By Paul Tambasco
City Editor
Town Hall is trying to stay a step ahead of Garner’s organized running races.
In anticipation of more events, the Town Council unanimously approved a new special events support policy on Monday, March 16. A group of town department heads created the new rules in order to handle requests for races and other special events that require taxpayer-provided services.
“This is a realization that there is a cost to providing these events. …It allows us to make some rational decisions about what we should pay as a town and what private event organizers should pay and whether there should be some cost-sharing arrangement,” Garner Police Chief Tom Moss said.

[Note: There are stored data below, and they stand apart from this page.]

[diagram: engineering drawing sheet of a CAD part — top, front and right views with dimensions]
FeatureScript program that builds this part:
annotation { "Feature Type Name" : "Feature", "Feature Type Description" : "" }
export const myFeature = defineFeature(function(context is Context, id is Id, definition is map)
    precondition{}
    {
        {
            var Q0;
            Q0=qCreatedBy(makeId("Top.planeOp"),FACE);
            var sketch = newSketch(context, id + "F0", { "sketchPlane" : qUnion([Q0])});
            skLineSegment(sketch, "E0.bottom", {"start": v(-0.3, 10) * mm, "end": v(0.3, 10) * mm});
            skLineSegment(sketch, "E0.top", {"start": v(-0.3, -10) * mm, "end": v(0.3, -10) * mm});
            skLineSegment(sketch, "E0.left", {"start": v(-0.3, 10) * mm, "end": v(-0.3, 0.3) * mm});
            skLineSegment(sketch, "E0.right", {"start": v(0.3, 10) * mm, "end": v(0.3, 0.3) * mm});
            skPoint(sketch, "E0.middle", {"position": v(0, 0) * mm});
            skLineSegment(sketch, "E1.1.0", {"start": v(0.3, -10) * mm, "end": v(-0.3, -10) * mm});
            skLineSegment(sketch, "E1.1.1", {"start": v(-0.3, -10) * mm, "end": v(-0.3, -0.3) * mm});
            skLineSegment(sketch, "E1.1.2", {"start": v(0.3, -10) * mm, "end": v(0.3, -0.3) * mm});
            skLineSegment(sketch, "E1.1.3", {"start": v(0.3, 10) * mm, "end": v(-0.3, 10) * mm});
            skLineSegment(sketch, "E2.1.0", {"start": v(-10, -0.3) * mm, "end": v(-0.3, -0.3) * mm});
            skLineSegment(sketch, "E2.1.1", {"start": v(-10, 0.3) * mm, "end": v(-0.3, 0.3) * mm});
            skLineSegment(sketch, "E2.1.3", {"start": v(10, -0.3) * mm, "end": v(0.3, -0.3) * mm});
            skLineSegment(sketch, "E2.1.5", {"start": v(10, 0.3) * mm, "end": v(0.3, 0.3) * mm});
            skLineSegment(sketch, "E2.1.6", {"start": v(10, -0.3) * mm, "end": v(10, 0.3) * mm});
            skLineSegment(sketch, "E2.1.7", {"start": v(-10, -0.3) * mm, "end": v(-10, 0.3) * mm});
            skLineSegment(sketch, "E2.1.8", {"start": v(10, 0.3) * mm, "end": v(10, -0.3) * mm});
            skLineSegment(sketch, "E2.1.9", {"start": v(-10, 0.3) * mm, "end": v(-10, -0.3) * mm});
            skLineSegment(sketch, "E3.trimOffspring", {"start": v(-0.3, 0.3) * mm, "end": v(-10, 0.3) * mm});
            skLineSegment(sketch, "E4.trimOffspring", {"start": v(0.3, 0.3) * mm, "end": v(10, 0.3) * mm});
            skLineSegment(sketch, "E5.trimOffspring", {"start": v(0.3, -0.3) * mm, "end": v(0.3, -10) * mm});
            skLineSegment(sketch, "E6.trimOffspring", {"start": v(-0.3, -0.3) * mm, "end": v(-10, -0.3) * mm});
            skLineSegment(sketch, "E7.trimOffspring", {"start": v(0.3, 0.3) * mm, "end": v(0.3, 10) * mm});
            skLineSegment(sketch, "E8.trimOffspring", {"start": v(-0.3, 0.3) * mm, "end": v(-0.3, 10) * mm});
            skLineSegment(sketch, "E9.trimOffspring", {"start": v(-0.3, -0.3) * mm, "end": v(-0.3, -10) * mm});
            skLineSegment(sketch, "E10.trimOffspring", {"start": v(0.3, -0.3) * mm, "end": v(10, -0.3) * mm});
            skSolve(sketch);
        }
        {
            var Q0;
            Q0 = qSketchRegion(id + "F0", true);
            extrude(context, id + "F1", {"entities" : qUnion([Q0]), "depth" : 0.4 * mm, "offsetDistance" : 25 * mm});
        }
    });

Until now, determining the extent of town support for special events has been mostly an informal process.
“[Previously] it was done on an ad-hoc basis,” Town Manager Hardin Watkins said. With more demand, the town needs to become more efficient in how it evaluates requests, he said.
The new rules define the monetary cost of supplying the police and public works service that is required to help events run smoothly. It costs the town $36 an hour to supply a police officer at an event and $18 an hour to provide a cruiser.
“If you have a large 10K race, it could very well take 15 to 20 police officers to cover that. …You can’t just pull that together at the last moment,” Moss said.
In writing the policy, Moss researched those of other municipalities – including Raleigh, which holds 53 road races a year.
“We may never reach that, but we went from zero to two and now three this year.”
Prior arrangements exempt
But a few at Town Hall are concerned the policy may treat some community groups unfairly.
Mayor Ronnie Williams is bothered by a section of the policy that exempts some groups from undergoing the new application process.
Dubbed “community programming partners,” these groups have an existing “contractual agreement and budgeted arrangement” to hold special events, according to the policy.
“It is going to get real fuzzy when we determine who will be grandfathered and who will not,” Williams said.
The policy includes a formula for determining the cost of police and town services based on the size of the event and the facilities used – unless a group has a contract with the town.
“The policy is not going to apply to them if [those services] are part of a contract,” Moss said. “If they have an arrangement on the cost of that facility or what they pay for its use then there is no need to apply this policy to them because we’ve already covered everything related to that in their contract.”
Williams doubts that will sit well with groups who don’t have prior agreements; he thinks it is unfair.
“If one group can partner with the town, it is the town’s obligation to partner with everybody,” Williams said.
As of press time, town officials could not provide complete information on the number of agencies and groups considered community programming partners under the new policy. Staff is compiling the list of exempted groups for the Council to review before the policy goes into effect July 1.
The Town Council unanimously approved the policy, though it had not been shown to any outside organizations.
“When they see it, I have a suspicion that people will have questions about equal treatment,” said Williams, who does not vote.
Watkins denied that the policy is an example of grandfathering – a term he says has negative connotations.
Groups will be exempt from the policy only as long as they continue providing the programs they’ve offered in the past, he said.
“As long as you’re in your current line of business, you’re exempt. If you step outside that, you may not be.”